And how am I supposed to know who this Watanabe is if no one tells me? I just thought he's the guy from metal masters. Japanese natural stones are new to me, keep that in mind.

And as fas as I know, that store is an official Herder dealer.


----------



## bennyprofane (Oct 3, 2016)

Yeah, it's a Herder dealer but it's not Herder, as you can see, they run lots of online shops: http://www.spielhagen.org/onlinehandel/

Also, I own a few Herder knives, it's probably the best traditional German quality knife company (which is of course debatable). But I wouldn't expect them to particularly savvy on jnats. 

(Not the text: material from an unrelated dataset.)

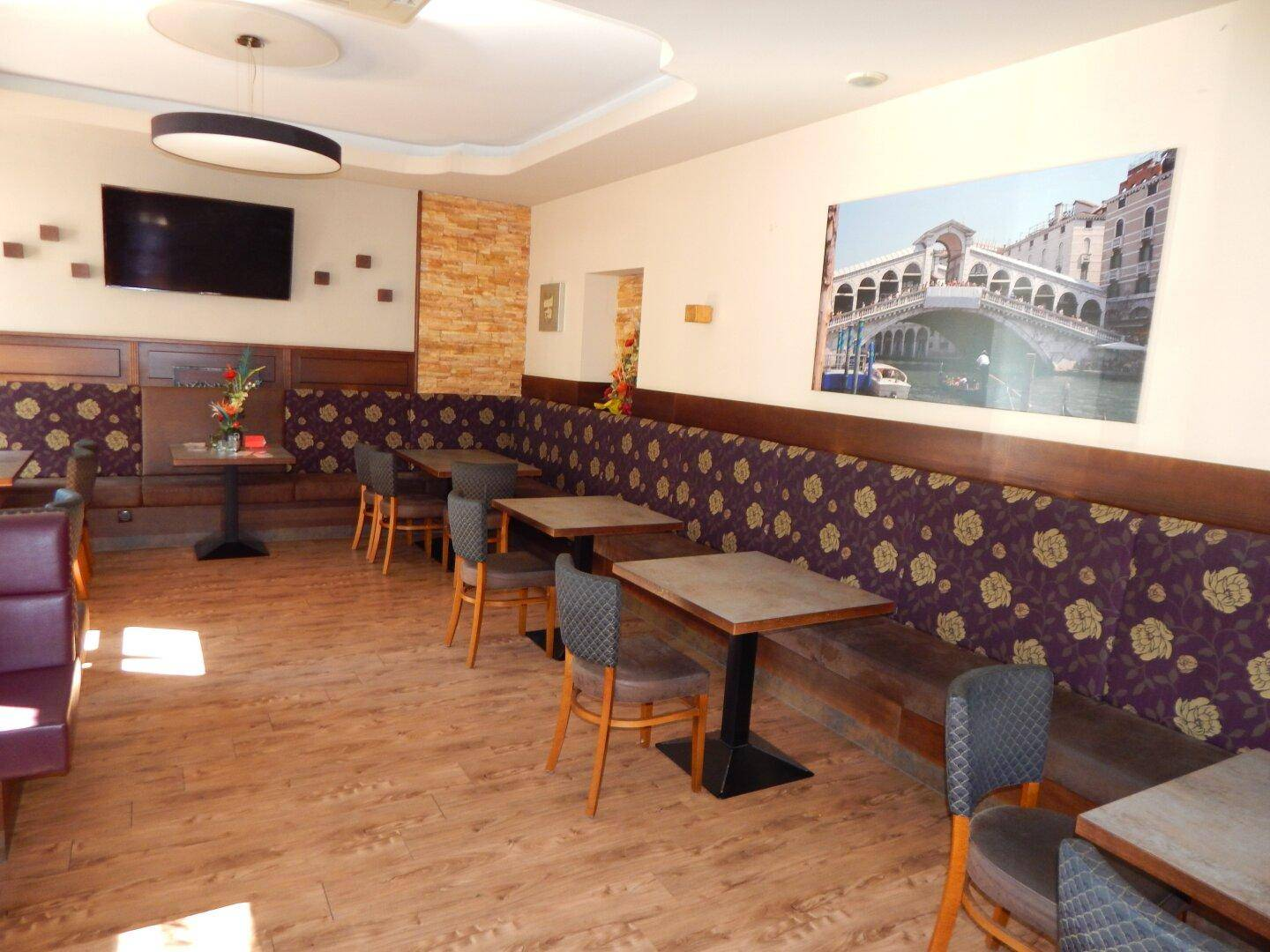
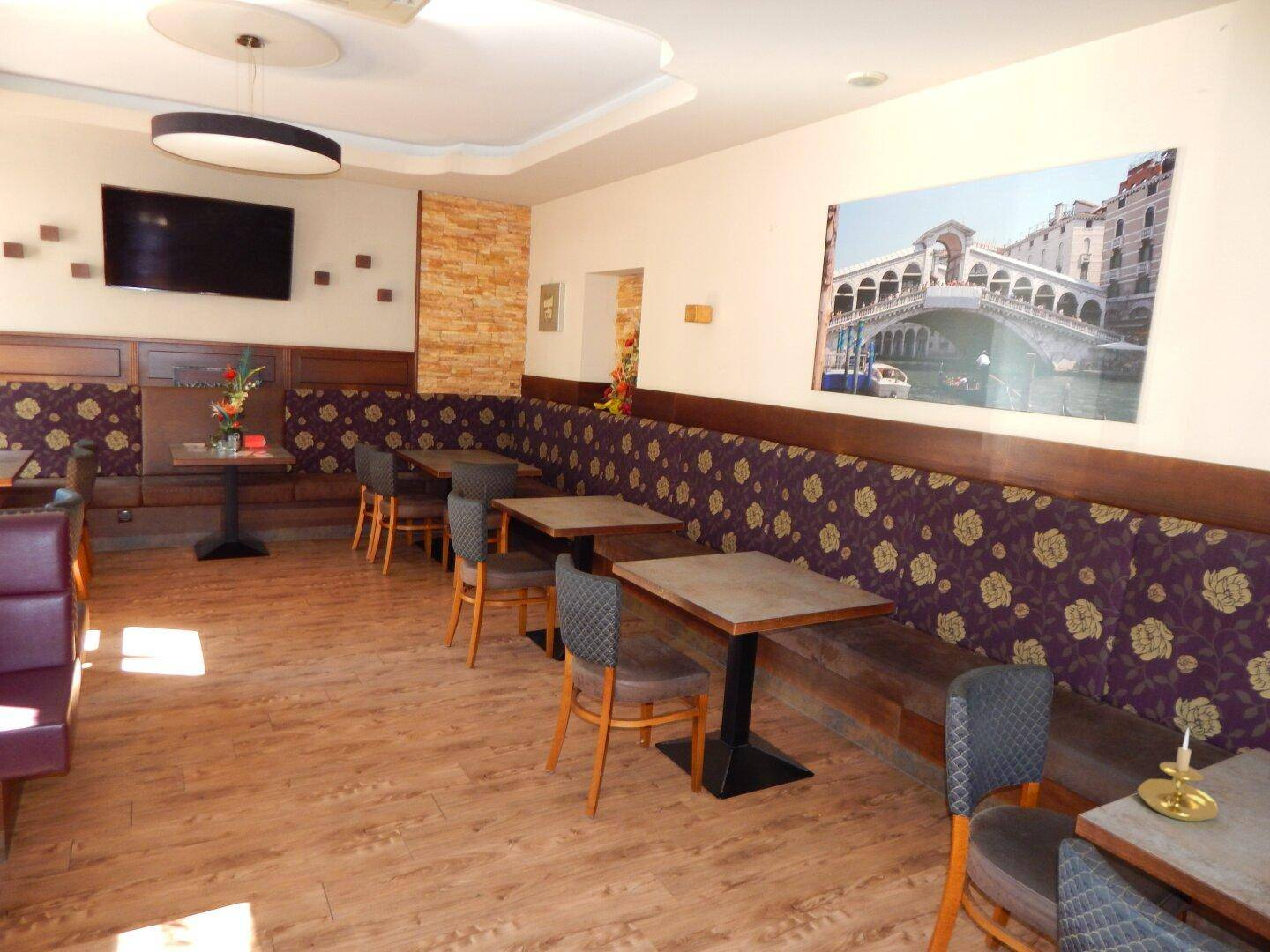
+ candle holder [1137,727,1219,822]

Sorry, Watanabe is a renowned blade smith: http://www.kitchen-knife.jp/biograph/

He has lots of jnats: http://www.kitchen-knife.jp/special/ (scroll down)


----------



## PalmRoyale (Oct 3, 2016)

I've sent an e-mail to Watanabe. Lets see if he has something for me.


----------



## PalmRoyale (Oct 3, 2016)

daveb said:


> Maxim isn't responsive enough so you're going in a snit to MM?
> 
> Somewhere the Gods are laughing:sly:


I'm not going to wait forever you know.


----------



## bennyprofane (Oct 3, 2016)

PalmRoyale said:


> I've sent an e-mail to Watanabe. Lets see if he has something for me.



Cool, let us know...


----------



## PalmRoyale (Oct 4, 2016)

I've heard back from Watanabe. He recommended me a Shiro Suita for my chisels. The price is also very good. I've done some reading about the guy so I trust his reputation and I'm going to buy it.


----------



## bennyprofane (Oct 4, 2016)

Great, it would be nice to see it and know how you like it, once you have it.


----------



## Badgertooth (Oct 4, 2016)

You can't go wrong with Watanabe. I've never had a response from Maksim, I wouldn't take it personally, and it is 100% your prerogative to take your custom to someone who is willing to take the time with you. Would
Love to hear about your stone when it arrives


----------



## PalmRoyale (Oct 4, 2016)

Badgertooth said:


> You can't go wrong with Watanabe.


I've specifically asked him for a fast stone for my chisels so if he selects this particular Shiro Suita I'm going to assume that's the best stone for the job. Now I just have to wait on Paypal to clear the payment and shipping from Japan.


----------



## PalmRoyale (Oct 6, 2016)

So this is the stone I ordered from Watanabe. It looks beautiful. I love the renge pattern. It's a thin stone at 14mm thick but this is reflected in the price. I will probably glue it to a piece of aluminium with some epoxy. But even tho it's thin, it's still twice as thick as any of my coticules.


----------



## bennyprofane (Oct 6, 2016)

Looks nice! Whats the size?


----------



## ynot1985 (Oct 6, 2016)

Shin is awesome to deal with.. I think I have like 5-6 stones from him biw


----------



## Badgertooth (Oct 6, 2016)

ynot1985 said:


> Shin is awesome to deal with.. I think I have like 5-6 stones from him biw



Wait till you kids see what our Tony is bringing back from his Japanese adventure


----------



## PalmRoyale (Oct 7, 2016)

bennyprofane said:


> Looks nice! Whats the size?


145x80x14mm.


----------



## Badgertooth (Oct 7, 2016)

I got a really similar one from him. They could be brother and sister stones. It is awesome, and I think you've made a smart buy there.


----------



## PalmRoyale (Oct 8, 2016)

Is yours also a thinner stone?


----------



## Badgertooth (Oct 8, 2016)

Yeah about 15mm


----------



## Badgertooth (Oct 8, 2016)

It's one of my very best stones. Takes a little to get going if you use too much water or not using a nagura but if you are sharpening tools you should see black slurry very soon


----------



## PalmRoyale (Oct 8, 2016)

I really don't know what to expect in terms of hardness and speed because so far my only frame of reference with natural stones are my coticules. I do like how it looks though, it's not just plain boring yellow like my coti's.


----------



## Badgertooth (Oct 8, 2016)

I know almost nothing about cotis but I did get a Pierre dite levant recently and I love the edge it leaves.


----------



## Badgertooth (Oct 8, 2016)

Let us know what you think of your Ohira


----------



## PalmRoyale (Oct 8, 2016)

Badgertooth said:


> I know almost nothing about cotis but I did get a Pierre dite levant recently and I love the edge it leaves.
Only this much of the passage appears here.